Job —
Transcribe every line of the data below, keeping each one identical to the original.

Items from a dataset
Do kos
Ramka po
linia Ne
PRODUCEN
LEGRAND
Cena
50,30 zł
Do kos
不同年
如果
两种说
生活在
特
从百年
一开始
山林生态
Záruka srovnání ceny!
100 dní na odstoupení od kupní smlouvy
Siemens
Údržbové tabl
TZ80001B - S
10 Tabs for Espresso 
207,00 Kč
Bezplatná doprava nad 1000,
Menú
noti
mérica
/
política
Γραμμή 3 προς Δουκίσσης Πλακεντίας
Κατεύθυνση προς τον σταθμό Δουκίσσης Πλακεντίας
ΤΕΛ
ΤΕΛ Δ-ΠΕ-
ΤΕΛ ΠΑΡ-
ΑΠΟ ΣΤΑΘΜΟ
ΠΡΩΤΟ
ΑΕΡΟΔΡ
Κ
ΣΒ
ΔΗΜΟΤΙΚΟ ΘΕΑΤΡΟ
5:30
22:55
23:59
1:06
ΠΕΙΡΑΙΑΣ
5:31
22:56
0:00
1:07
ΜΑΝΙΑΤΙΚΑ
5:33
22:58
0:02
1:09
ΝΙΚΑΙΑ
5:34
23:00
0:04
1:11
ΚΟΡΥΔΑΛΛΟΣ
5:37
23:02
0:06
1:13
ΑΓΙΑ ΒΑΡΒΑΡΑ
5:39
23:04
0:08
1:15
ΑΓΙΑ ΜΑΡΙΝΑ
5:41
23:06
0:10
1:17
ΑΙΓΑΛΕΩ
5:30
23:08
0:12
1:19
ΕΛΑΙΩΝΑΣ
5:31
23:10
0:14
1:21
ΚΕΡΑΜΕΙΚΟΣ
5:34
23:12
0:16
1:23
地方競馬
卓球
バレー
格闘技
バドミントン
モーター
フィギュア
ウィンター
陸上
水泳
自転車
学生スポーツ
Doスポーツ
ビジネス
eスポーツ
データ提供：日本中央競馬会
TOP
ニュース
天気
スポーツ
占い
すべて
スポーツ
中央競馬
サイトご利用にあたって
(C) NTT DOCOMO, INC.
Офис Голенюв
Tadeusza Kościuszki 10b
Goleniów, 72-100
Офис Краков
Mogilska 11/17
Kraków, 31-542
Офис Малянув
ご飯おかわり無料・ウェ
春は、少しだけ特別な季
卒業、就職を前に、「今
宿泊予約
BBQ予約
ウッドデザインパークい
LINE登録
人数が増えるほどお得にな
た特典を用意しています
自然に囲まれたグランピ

Answer section —
Do kos
Ramka po
linia Ne
PRODUCEN
LEGRAND
Cena
50,30 zł
Do kos
不同年
如果
两种说
生活在
特
从百年
一开始
山林生态
Záruka srovnání ceny!
100 dní na odstoupení od kupní smlouvy
Siemens
Údržbové tabl
TZ80001B - S
10 Tabs for Espresso 
207,00 Kč
Bezplatná doprava nad 1000,
Menú
noti
mérica
/
política
Γραμμή 3 προς Δουκίσσης Πλακεντίας
Κατεύθυνση προς τον σταθμό Δουκίσσης Πλακεντίας
ΤΕΛ
ΤΕΛ Δ-ΠΕ-
ΤΕΛ ΠΑΡ-
ΑΠΟ ΣΤΑΘΜΟ
ΠΡΩΤΟ
ΑΕΡΟΔΡ
Κ
ΣΒ
ΔΗΜΟΤΙΚΟ ΘΕΑΤΡΟ
5:30
22:55
23:59
1:06
ΠΕΙΡΑΙΑΣ
5:31
22:56
0:00
1:07
ΜΑΝΙΑΤΙΚΑ
5:33
22:58
0:02
1:09
ΝΙΚΑΙΑ
5:34
23:00
0:04
1:11
ΚΟΡΥΔΑΛΛΟΣ
5:37
23:02
0:06
1:13
ΑΓΙΑ ΒΑΡΒΑΡΑ
5:39
23:04
0:08
1:15
ΑΓΙΑ ΜΑΡΙΝΑ
5:41
23:06
0:10
1:17
ΑΙΓΑΛΕΩ
5:30
23:08
0:12
1:19
ΕΛΑΙΩΝΑΣ
5:31
23:10
0:14
1:21
ΚΕΡΑΜΕΙΚΟΣ
5:34
23:12
0:16
1:23
地方競馬
卓球
バレー
格闘技
バドミントン
モーター
フィギュア
ウィンター
陸上
水泳
自転車
学生スポーツ
Doスポーツ
ビジネス
eスポーツ
データ提供：日本中央競馬会
TOP
ニュース
天気
スポーツ
占い
すべて
スポーツ
中央競馬
サイトご利用にあたって
(C) NTT DOCOMO, INC.
Офис Голенюв
Tadeusza Kościuszki 10b
Goleniów, 72-100
Офис Краков
Mogilska 11/17
Kraków, 31-542
Офис Малянув
ご飯おかわり無料・ウェ
春は、少しだけ特別な季
卒業、就職を前に、「今
宿泊予約
BBQ予約
ウッドデザインパークい
LINE登録
人数が増えるほどお得にな
た特典を用意しています
自然に囲まれたグランピ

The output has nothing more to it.